__Entries supplied__.
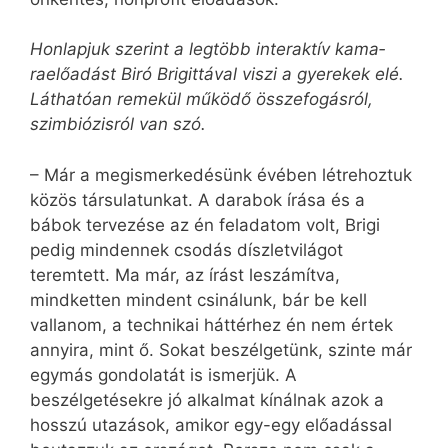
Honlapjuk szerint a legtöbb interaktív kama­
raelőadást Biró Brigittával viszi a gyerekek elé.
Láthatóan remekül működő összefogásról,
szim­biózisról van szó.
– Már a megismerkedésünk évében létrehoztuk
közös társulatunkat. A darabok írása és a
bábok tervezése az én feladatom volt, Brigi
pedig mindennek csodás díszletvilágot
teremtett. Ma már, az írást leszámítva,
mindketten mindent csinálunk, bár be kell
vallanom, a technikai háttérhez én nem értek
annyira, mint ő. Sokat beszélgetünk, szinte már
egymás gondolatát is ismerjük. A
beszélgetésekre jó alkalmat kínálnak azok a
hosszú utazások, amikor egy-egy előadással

---

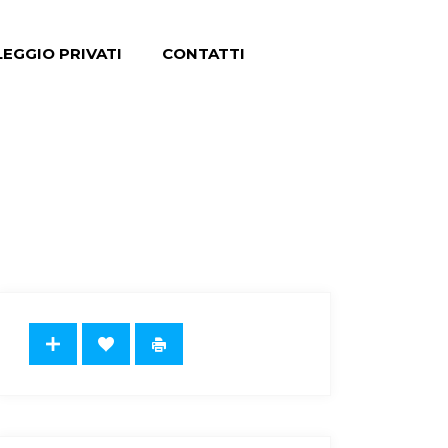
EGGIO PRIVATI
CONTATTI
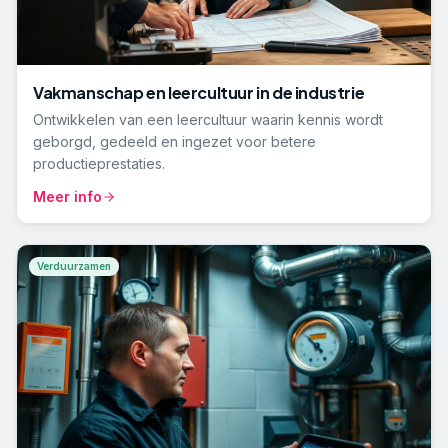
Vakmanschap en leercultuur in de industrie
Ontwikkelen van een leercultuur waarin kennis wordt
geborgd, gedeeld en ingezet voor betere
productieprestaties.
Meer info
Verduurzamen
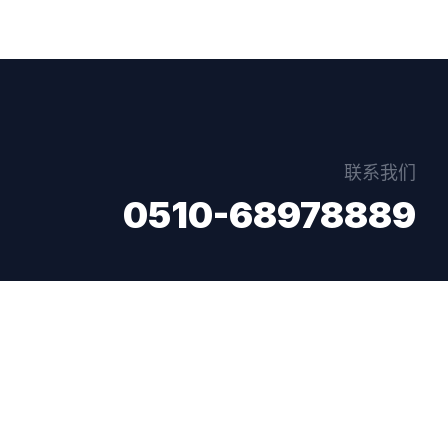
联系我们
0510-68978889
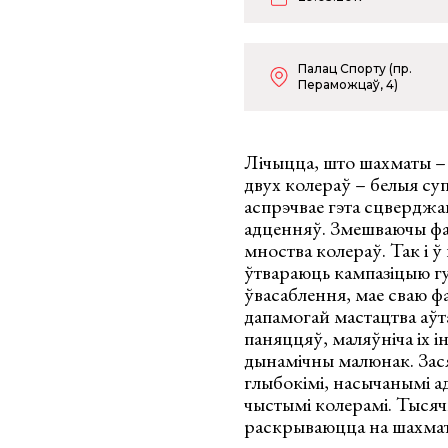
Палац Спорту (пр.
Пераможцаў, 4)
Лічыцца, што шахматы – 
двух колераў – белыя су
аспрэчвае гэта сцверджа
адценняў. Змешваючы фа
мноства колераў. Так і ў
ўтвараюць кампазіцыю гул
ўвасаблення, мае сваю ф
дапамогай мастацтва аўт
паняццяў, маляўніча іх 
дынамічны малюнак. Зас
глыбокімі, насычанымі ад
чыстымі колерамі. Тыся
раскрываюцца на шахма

__Job item__. Could you write out, with no changes, the part of the records that opens with the line containing "Vakmanschap en leercultuur in de industrie" and closes with the line containing "раскрываюцца на шахма", leaving out the pictures?

__Your response__.
Vakmanschap en leercultuur in de industrie
Ontwikkelen van een leercultuur waarin kennis wordt
geborgd, gedeeld en ingezet voor betere
productieprestaties.
Meer info
Verduurzamen
联系我们
0510-68978889
Палац Спорту (пр.
Пераможцаў, 4)
Лічыцца, што шахматы – 
двух колераў – белыя су
аспрэчвае гэта сцверджа
адценняў. Змешваючы фа
мноства колераў. Так і ў
ўтвараюць кампазіцыю гул
ўвасаблення, мае сваю ф
дапамогай мастацтва аўт
паняццяў, маляўніча іх 
дынамічны малюнак. Зас
глыбокімі, насычанымі ад
чыстымі колерамі. Тыся
раскрываюцца на шахма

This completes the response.